At last the finish line was visible…but it was only a hazy vision in the distance because there were three more passes to go.

Pass #1. Around December, Milman received the “giant stack of pages” making up the book. They came with a new set of comments from the publisher he needed to address by hand in the margin. In particular, this pass was filled with resolving “little things with the timeline” as well as random details that suddenly needed to be addressed, such as determining how to best describe removing boxing gloves.

Pass #2. Having gone through this meticulous editing process once, the second time was easier. (“There was less stuff.”) Even so, there remained an awareness that any change can alter not just that page but the rest of the work as well: “Ripple effects are terrifying.” Quite simply, the small alteration can have major, unintended continuity implications. (“If I take one word out, is he suddenly going to be an android?”)

Pass #3: “The third pass was more technical: Can we close the space here? Can we do something with this font?
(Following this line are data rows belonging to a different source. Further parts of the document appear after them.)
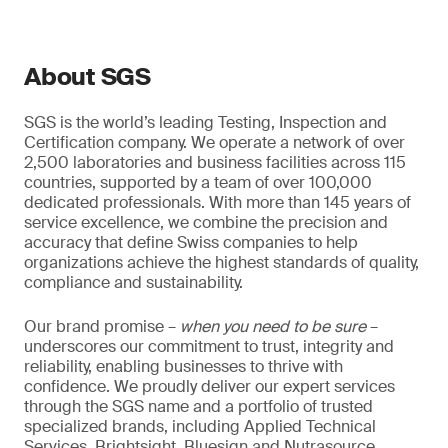
About SGS
SGS is the world’s leading Testing, Inspection and
Certification company. We operate a network of over
2,500 laboratories and business facilities across 115
countries, supported by a team of over 100,000
dedicated professionals. With more than 145 years of
service excellence, we combine the precision and
accuracy that define Swiss companies to help
organizations achieve the highest standards of quality,
compliance and sustainability.
Our brand promise –
when you need to be sure
–
underscores our commitment to trust, integrity and
reliability, enabling businesses to thrive with
confidence. We proudly deliver our expert services
through the SGS name and a portfolio of trusted
specialized brands, including Applied Technical
Services, Brightsight, Bluesign and Nutrasource.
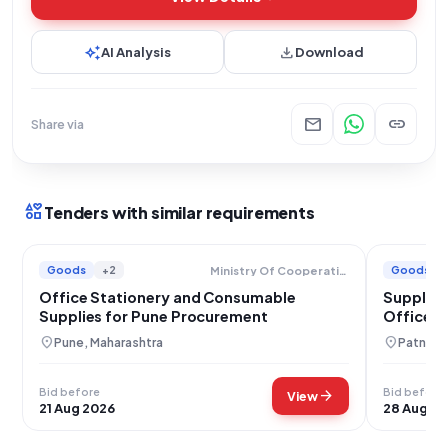
auto_awesome
download
AI Analysis
Download
mail
link
Share via
interests
Tenders with similar requirements
Goods
+2
Goods
Ministry Of Cooperation
Office Stationery and Consumable
Supply o
Supplies for Pune Procurement
Office S
Authorit
location_on
location_on
Pune, Maharashtra
Patna, B
Bid before
Bid before
arrow_forward
View
21 Aug 2026
28 Aug 2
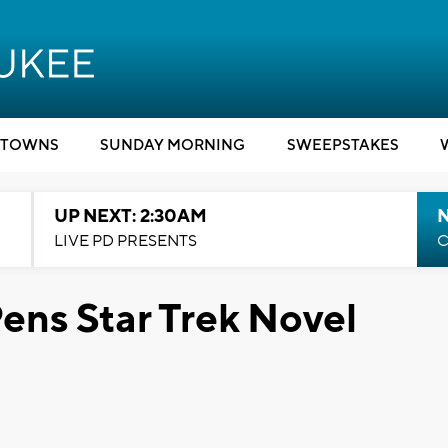
TOWNS
SUNDAY MORNING
SWEEPSTAKES
UP NEXT: 2:30AM
LIVE PD PRESENTS
C
ens Star Trek Novel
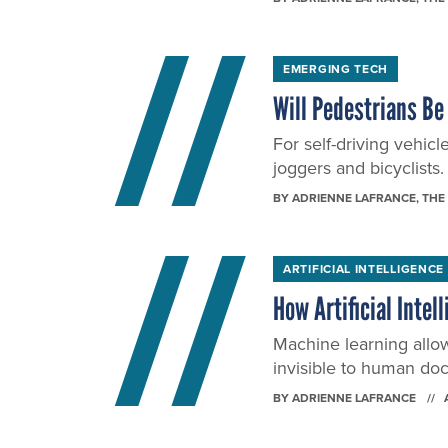
EMERGING TECH
Will Pedestrians Be 
For self-driving vehicl
joggers and bicyclists.
BY
ADRIENNE LAFRANCE
, THE
ARTIFICIAL INTELLIGENCE
How Artificial Inte
Machine learning allo
invisible to human doc
BY
ADRIENNE LAFRANCE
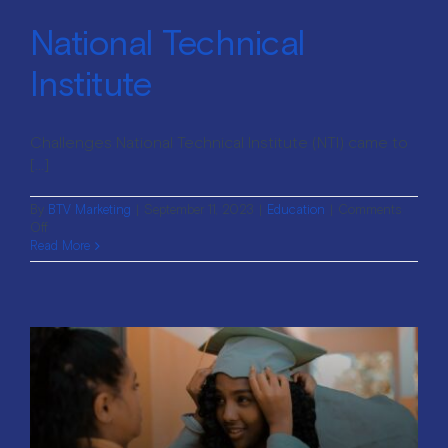
National Technical
Institute
Challenges National Technical Institute (NTI) came to
[...]
By
BTV Marketing
|
September 11, 2023
|
Education
|
Comments
on
Off
National
Read More
Technical
Institute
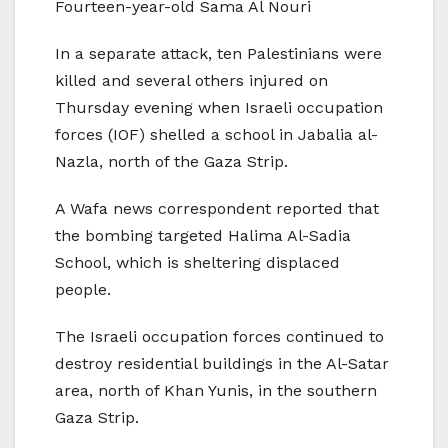
Fourteen-year-old Sama Al Nouri
In a separate attack, ten Palestinians were
killed and several others injured on
Thursday evening when Israeli occupation
forces (IOF) shelled a school in Jabalia al-
Nazla, north of the Gaza Strip.
A Wafa news correspondent reported that
the bombing targeted Halima Al-Sadia
School, which is sheltering displaced
people.
The Israeli occupation forces continued to
destroy residential buildings in the Al-Satar
area, north of Khan Yunis, in the southern
Gaza Strip.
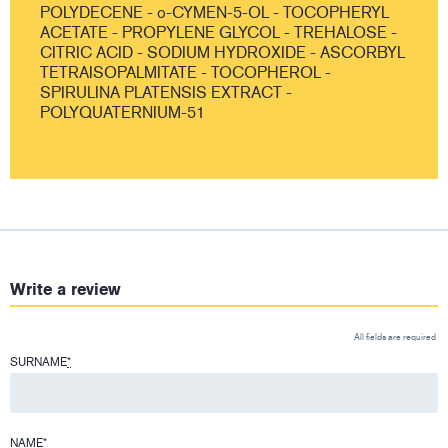
POLYDECENE - o-CYMEN-5-OL - TOCOPHERYL
ACETATE - PROPYLENE GLYCOL - TREHALOSE -
CITRIC ACID - SODIUM HYDROXIDE - ASCORBYL
TETRAISOPALMITATE - TOCOPHEROL -
SPIRULINA PLATENSIS EXTRACT -
POLYQUATERNIUM-51
Write a review
All fields are required
SURNAME
*
NAME
*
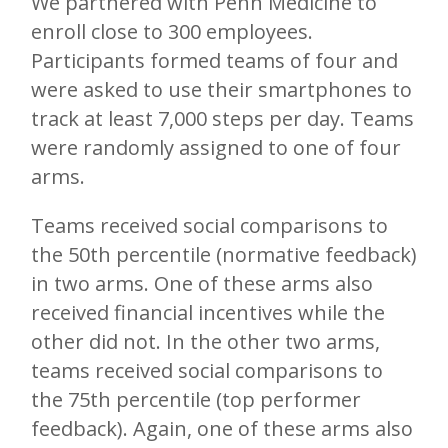
We partnered with Penn Medicine to
enroll close to 300 employees.
Participants formed teams of four and
were asked to use their smartphones to
track at least 7,000 steps per day. Teams
were randomly assigned to one of four
arms.
Teams received social comparisons to
the 50th percentile (normative feedback)
in two arms. One of these arms also
received financial incentives while the
other did not. In the other two arms,
teams received social comparisons to
the 75th percentile (top performer
feedback). Again, one of these arms also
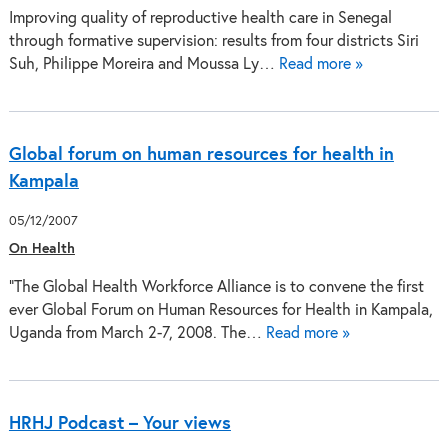
Improving quality of reproductive health care in Senegal
through formative supervision: results from four districts Siri
Suh, Philippe Moreira and Moussa Ly…
Read more »
Global forum on human resources for health in
Kampala
05/12/2007
On Health
"The Global Health Workforce Alliance is to convene the first
ever Global Forum on Human Resources for Health in Kampala,
Uganda from March 2-7, 2008. The…
Read more »
HRHJ Podcast – Your views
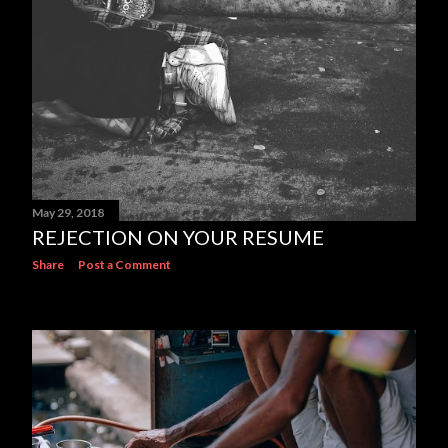
May 29, 2018
REJECTION ON YOUR RESUME
Share
Post a Comment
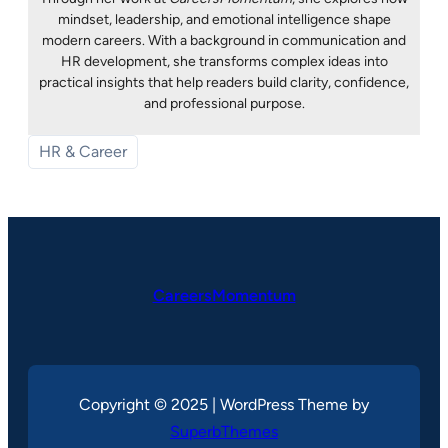
mindset, leadership, and emotional intelligence shape
modern careers. With a background in communication and
HR development, she transforms complex ideas into
practical insights that help readers build clarity, confidence,
and professional purpose.
HR & Career
CareersMomentum
Copyright © 2025 | WordPress Theme by
SuperbThemes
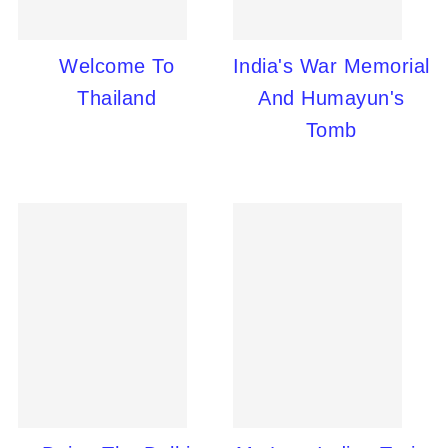
Welcome To
India's War Memorial
Thailand
And Humayun's
Tomb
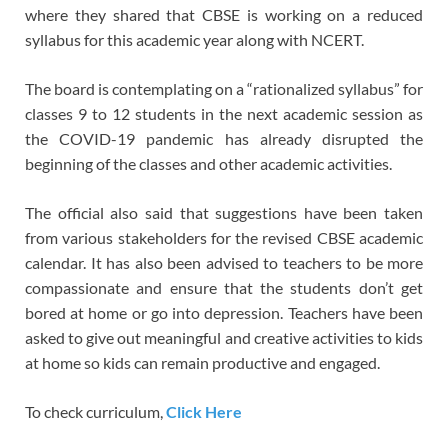
where they shared that CBSE is working on a reduced
syllabus for this academic year along with NCERT.
The board is contemplating on a “rationalized syllabus” for
classes 9 to 12 students in the next academic session as
the COVID-19 pandemic has already disrupted the
beginning of the classes and other academic activities.
The official also said that suggestions have been taken
from various stakeholders for the revised CBSE academic
calendar. It has also been advised to teachers to be more
compassionate and ensure that the students don’t get
bored at home or go into depression. Teachers have been
asked to give out meaningful and creative activities to kids
at home so kids can remain productive and engaged.
To check curriculum,
Click Here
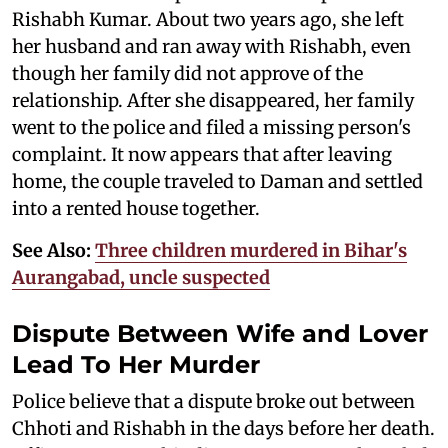
Rishabh Kumar. About two years ago, she left
her husband and ran away with Rishabh, even
though her family did not approve of the
relationship. After she disappeared, her family
went to the police and filed a missing person's
complaint. It now appears that after leaving
home, the couple traveled to Daman and settled
into a rented house together.
See Also:
Three children murdered in Bihar's
Aurangabad, uncle suspected
Dispute Between Wife and Lover
Lead To Her Murder
Police believe that a dispute broke out between
Chhoti and Rishabh in the days before her death.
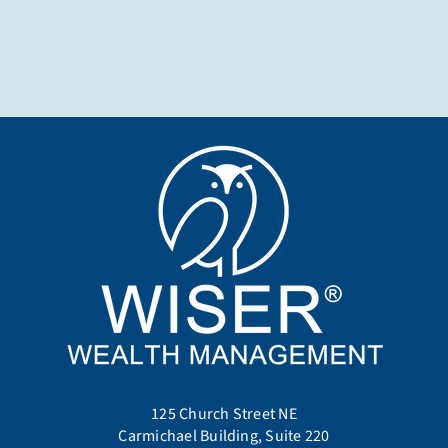
125 Church Street NE
Carmichael Building, Suite 220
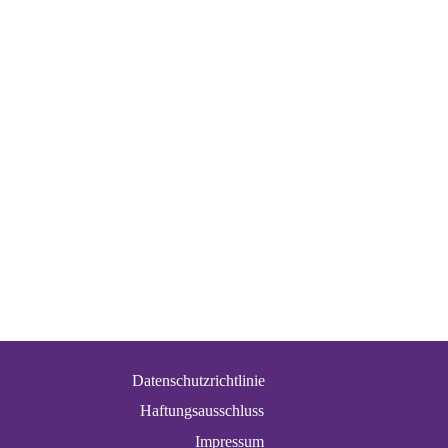
Datenschutzrichtlinie
Haftungsausschluss
Impressum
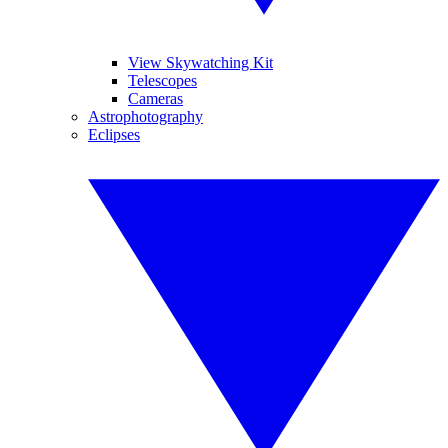
View Skywatching Kit
Telescopes
Cameras
Astrophotography
Eclipses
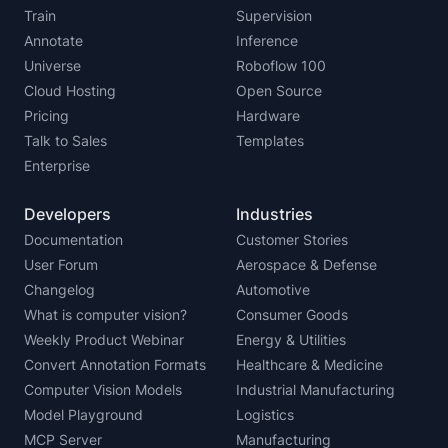
Train
Supervision
Annotate
Inference
Universe
Roboflow 100
Cloud Hosting
Open Source
Pricing
Hardware
Talk to Sales
Templates
Enterprise
Developers
Industries
Documentation
Customer Stories
User Forum
Aerospace & Defense
Changelog
Automotive
What is computer vision?
Consumer Goods
Weekly Product Webinar
Energy & Utilities
Convert Annotation Formats
Healthcare & Medicine
Computer Vision Models
Industrial Manufacturing
Model Playground
Logistics
MCP Server
Manufacturing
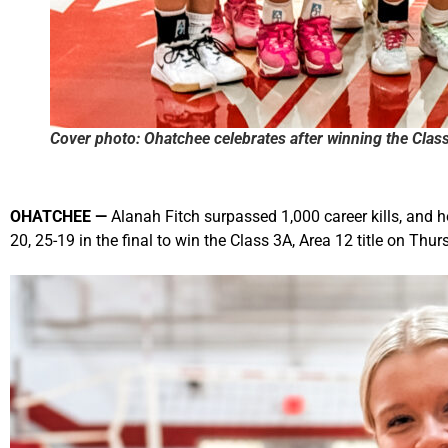
Cover photo: Ohatchee celebrates after winning the Clas
OHATCHEE
—
Alanah Fitch surpassed 1,000 career kills, and 
20, 25-19 in the final to win the Class 3A, Area 12 title on Thur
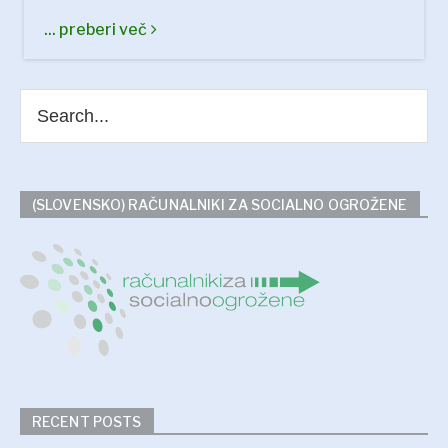
... preberi več
(SLOVENSKO) RAČUNALNIKI ZA SOCIALNO OGROŽENE
RECENT POSTS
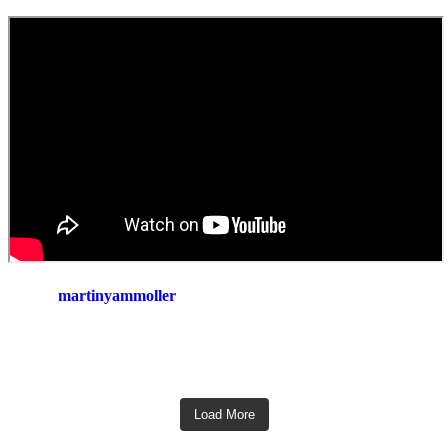
martinyammoller
Load More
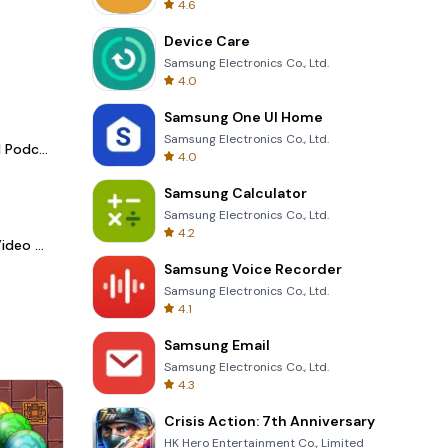
4.6
Device Care
Samsung Electronics Co., Ltd.
4.0
Samsung One UI Home
Samsung Electronics Co., Ltd.
Spotify - Music and Podcasts
4.0
Samsung Calculator
Samsung Electronics Co., Ltd.
4.2
LightCut -AI Auto Video Editor
Samsung Voice Recorder
Samsung Electronics Co., Ltd.
4.1
Samsung Email
Samsung Electronics Co., Ltd.
4.3
Crisis Action: 7th Anniversary
HK Hero Entertainment Co., Limited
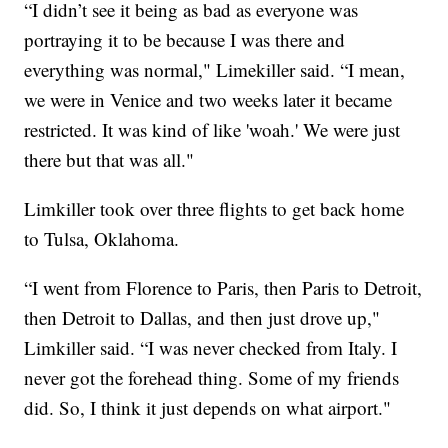
“I didn’t see it being as bad as everyone was
portraying it to be because I was there and
everything was normal," Limekiller said. “I mean,
we were in Venice and two weeks later it became
restricted. It was kind of like 'woah.' We were just
there but that was all."
Limkiller took over three flights to get back home
to Tulsa, Oklahoma.
“I went from Florence to Paris, then Paris to Detroit,
then Detroit to Dallas, and then just drove up,"
Limkiller said. “I was never checked from Italy. I
never got the forehead thing. Some of my friends
did. So, I think it just depends on what airport."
This is also when it became nearly impossible to see the book with anything approaching “fresh eyes” and Scream All Night finally broke him: “I can’t read the book again. The third pass, I went, Okay, I’m reading the book one more time…”

And at last…

Publication! (At Some Point!) Scream All Night was supposed to be out by now. But it is not. “It got pushed two months,” Milman explains.

While Milman doesn’t know the exact reasons for the delay, he isn’t particularly surprised by it: “It happens.” Indeed, he knows someone whose book just came out and was originally announced back in 2014.

Four years ago? While such delays are fairly common in Hollywood—Kenneth Lonergan’s Margaret with Anna Paquin and Matt Damon underwent a six-year legal battle—why with a novel?

“An editor could leave. A marketing thing. They have too many books coming out at that time. Who knows? That gets filed under the mysteries of publishing, which is a very large file.”

Meanwhile the next one currently moves forward at a much faster rate: “My second book is coming out from the JIMMY Patterson imprint at Little, Brown.” (It’s the personal imprint of the absurdly prolific crime novelist and children’s author James Patterson.) “That’s scheduled for spring 2019 and I haven’t even started editing that yet.”

Scream All Night will be published on July 24. (At least, that’s the current plan.) You can order a copy here.

It will be a great day for Milman, provided no one expects him actually to read it: “I really can’t do it again.”